Poszedłem do jej mieszkania. Nie mogłem uwierzyć, że to miejsce nadal jest nieposprzątane, a po chwili weszła do środka.

"Hej, nie dotykaj niczego w moim domu, pomogłam ci tylko dlatego, że uwierzyłam, że naprawdę byłeś głodny i się zgubiłeś."

"Nie mam dokąd pójść, spałem przez tysiąc lat i przeznaczenie sprowadziło cię, by mnie obudzić, chociaż nie zaakceptowałem cię jeszcze jako mojej partnerki, jesteś moja." Powiedziałem jej, a ona zaczęła się śmiać tak głośno.

"Natychmiast dzwonię na policję, musisz być szalony." Powiedziała, wybierając numer, a po kilku sekundach usłyszałem syreny.

"Naomi, wiesz, że policja nie może nas rozdzielić, nawet jeśli jestem zbyt słaby, żeby cię oznaczyć."

"Zamknij się, Aiden, co ci mówiłam? Teraz jesteś zagrożony, nie wiemy, co się z nami stało tysiąc lat temu i nie mamy pojęcia, kim jest nasz wróg. Nasz partner to jedyna osoba, której możemy teraz zaufać. Staraj się zachowywać jak zwykły facet w swoich dwudziestkach." Red znowu doradzał, a ja czułem się tak bezużyteczny bez mojej wilczej formy.

"Proszę." Nie miałem wyboru, musiałem użyć tego słowa, ale ona po prostu mnie zignorowała i wpuściła policjantów.

"Oficerze, to jest mężczyzna, który sprawia mi kłopoty. Nie znam go i powoduje dla mnie tyle problemów."

"Młody człowieku, jak się nazywasz?"

"Alp..." Zatrzymałem się, nie mogłem pozwolić, żeby wiedział, że jestem Alfą, musiałem zachowywać się jak słaby człowiek.

"Nazywam się Aiden."

"Aiden, mogę zobaczyć twój dowód tożsamości i kim są twoi rodzice?"

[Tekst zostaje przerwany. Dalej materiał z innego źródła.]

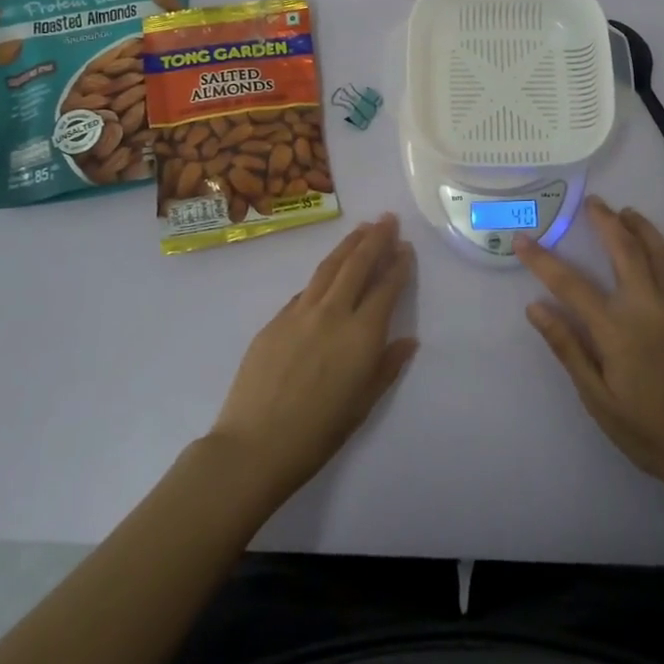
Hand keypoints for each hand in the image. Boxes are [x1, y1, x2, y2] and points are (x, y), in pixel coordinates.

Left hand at [209, 214, 417, 503]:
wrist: (255, 445)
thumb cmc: (318, 433)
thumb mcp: (363, 404)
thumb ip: (387, 367)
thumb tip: (408, 340)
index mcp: (361, 335)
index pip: (386, 288)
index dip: (398, 265)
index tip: (406, 247)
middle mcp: (333, 313)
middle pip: (357, 265)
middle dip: (375, 239)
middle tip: (387, 219)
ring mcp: (300, 313)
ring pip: (329, 268)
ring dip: (348, 245)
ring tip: (362, 228)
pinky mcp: (275, 321)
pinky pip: (305, 290)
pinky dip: (322, 275)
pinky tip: (327, 274)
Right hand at [518, 197, 663, 495]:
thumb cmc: (645, 431)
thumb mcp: (597, 397)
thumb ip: (568, 347)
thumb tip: (535, 308)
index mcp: (618, 331)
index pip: (571, 284)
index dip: (543, 260)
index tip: (523, 239)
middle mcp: (652, 309)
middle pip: (625, 250)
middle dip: (605, 221)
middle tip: (592, 202)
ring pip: (662, 253)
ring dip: (642, 228)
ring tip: (627, 213)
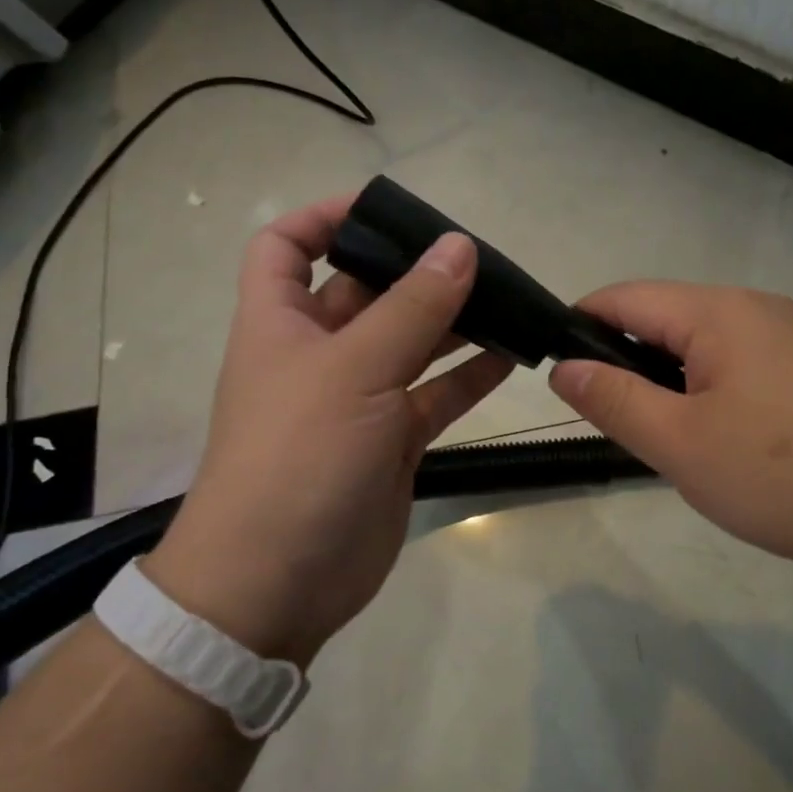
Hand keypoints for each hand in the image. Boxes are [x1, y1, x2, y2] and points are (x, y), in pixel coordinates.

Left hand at [143, 196, 513, 662]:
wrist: (279, 583)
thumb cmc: (299, 459)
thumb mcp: (354, 372)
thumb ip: (412, 309)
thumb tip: (458, 246)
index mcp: (282, 323)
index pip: (287, 246)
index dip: (326, 217)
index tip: (386, 208)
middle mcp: (317, 354)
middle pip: (367, 293)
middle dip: (415, 271)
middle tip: (477, 257)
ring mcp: (357, 401)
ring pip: (410, 344)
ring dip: (453, 323)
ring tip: (508, 300)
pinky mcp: (391, 443)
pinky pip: (434, 396)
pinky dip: (469, 376)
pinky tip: (513, 356)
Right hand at [549, 282, 792, 570]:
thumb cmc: (786, 471)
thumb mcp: (681, 444)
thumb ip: (615, 401)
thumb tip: (565, 367)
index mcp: (716, 312)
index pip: (624, 298)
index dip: (581, 326)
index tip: (560, 373)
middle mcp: (756, 308)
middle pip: (667, 320)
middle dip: (630, 364)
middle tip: (624, 428)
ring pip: (708, 347)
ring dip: (676, 384)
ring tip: (678, 444)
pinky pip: (747, 366)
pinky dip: (719, 394)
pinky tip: (735, 445)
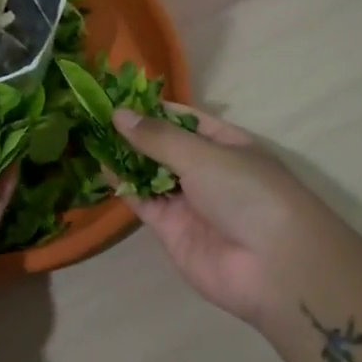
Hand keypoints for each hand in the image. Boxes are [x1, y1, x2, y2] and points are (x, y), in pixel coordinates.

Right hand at [114, 104, 340, 327]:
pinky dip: (125, 186)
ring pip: (150, 174)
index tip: (117, 94)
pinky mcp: (172, 229)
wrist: (272, 266)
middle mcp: (207, 170)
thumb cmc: (247, 193)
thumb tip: (119, 113)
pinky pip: (144, 202)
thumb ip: (158, 137)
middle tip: (94, 115)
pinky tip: (101, 167)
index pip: (185, 119)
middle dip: (134, 133)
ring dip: (125, 158)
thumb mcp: (203, 155)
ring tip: (90, 135)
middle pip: (164, 147)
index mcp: (226, 144)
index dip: (153, 107)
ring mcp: (189, 201)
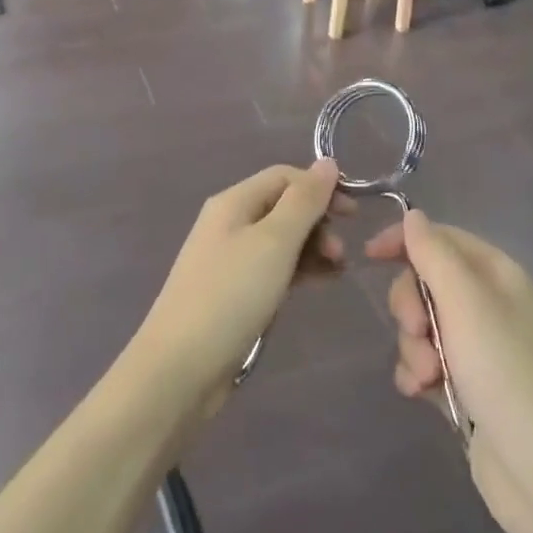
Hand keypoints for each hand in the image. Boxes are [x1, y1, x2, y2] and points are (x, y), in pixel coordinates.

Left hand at [136, 161, 348, 406]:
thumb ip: (304, 201)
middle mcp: (230, 223)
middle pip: (284, 206)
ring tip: (337, 271)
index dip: (320, 187)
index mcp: (234, 202)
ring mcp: (229, 259)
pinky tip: (320, 283)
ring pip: (281, 239)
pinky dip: (299, 270)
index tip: (353, 215)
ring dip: (312, 247)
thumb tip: (328, 162)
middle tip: (341, 253)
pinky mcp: (233, 293)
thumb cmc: (230, 296)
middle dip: (318, 221)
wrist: (179, 370)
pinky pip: (274, 267)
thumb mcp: (274, 242)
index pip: (285, 176)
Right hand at [368, 211, 532, 532]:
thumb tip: (413, 214)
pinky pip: (424, 362)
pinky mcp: (466, 385)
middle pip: (426, 281)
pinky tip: (421, 394)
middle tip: (418, 332)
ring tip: (429, 377)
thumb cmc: (504, 371)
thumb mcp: (465, 302)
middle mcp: (487, 303)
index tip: (369, 256)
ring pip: (421, 325)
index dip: (405, 241)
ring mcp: (477, 346)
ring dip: (414, 348)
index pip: (441, 237)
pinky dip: (417, 374)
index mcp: (496, 273)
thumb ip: (434, 253)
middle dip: (411, 307)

"Nie mam go." Odpowiedziałem.

"Przepraszam, na które pytanie odpowiadasz?" zapytał uprzejmie policjant.

"Chodzi mi o dowód tożsamości, a także myślę, że moi rodzice nie żyją. Nie mam nikogo poza nią, ona jest moją m..." spojrzała na mnie z zabójczym wzrokiem, kiedy miałem powiedzieć słowo "partnerka," musiałem przestać mówić.

"Cóż, Aiden, musisz teraz pójść ze mną na komisariat, muszę cię sprawdzić i chcę, żebyś nigdy więcej nie przekraczał granicy." Poszedłem z nim i obserwowałem, jak przeprowadzają tyle kontroli na mnie, ale nie znaleźli żadnych moich zapisów, co ich bardzo zdezorientowało.

"Kim naprawdę jesteś?"

"Nazywam się Aiden, to wszystko, co pamiętam." Odpowiedziałem.

"Przypuszczam, że może cierpieć na utratę pamięci, powinniśmy go po prostu puścić, ale także mieć na niego oko, na wypadek gdyby sprawiał problemy. Ty tam, sprawdź akta zaginionych osób i zobacz, czy imię Aiden jest wymienione." Uśmiechnąłem się, słuchając ich rozmowy, i pozwolono mi odejść.

Nie miałem dokąd pójść i nie mogłem wrócić do domu mojej partnerki, a Red był zbyt słaby, żeby dotrzymać mi towarzystwa. Jestem teraz tak zdezorientowany. Czuję się całkowicie zagubiony w tym świecie. Kim jestem?

Usłyszałem potężną burzę z piorunami i straszliwe błyskawice, chmury stały się ciężkie i zaczęło mocno padać, byłem przemoczony od czubka głowy po same stopy, drżąc jednocześnie i chciałem po prostu wrócić do snu i przestać istnieć.

Zamykając oczy i otwierając je, zobaczyłem ją idącą do mnie w deszczu z parasolem i uśmiechnąłem się, myśląc, że musiałem o niej myśleć, zanim zemdlałem i zostałem siłą wciągnięty w moją podświadomość.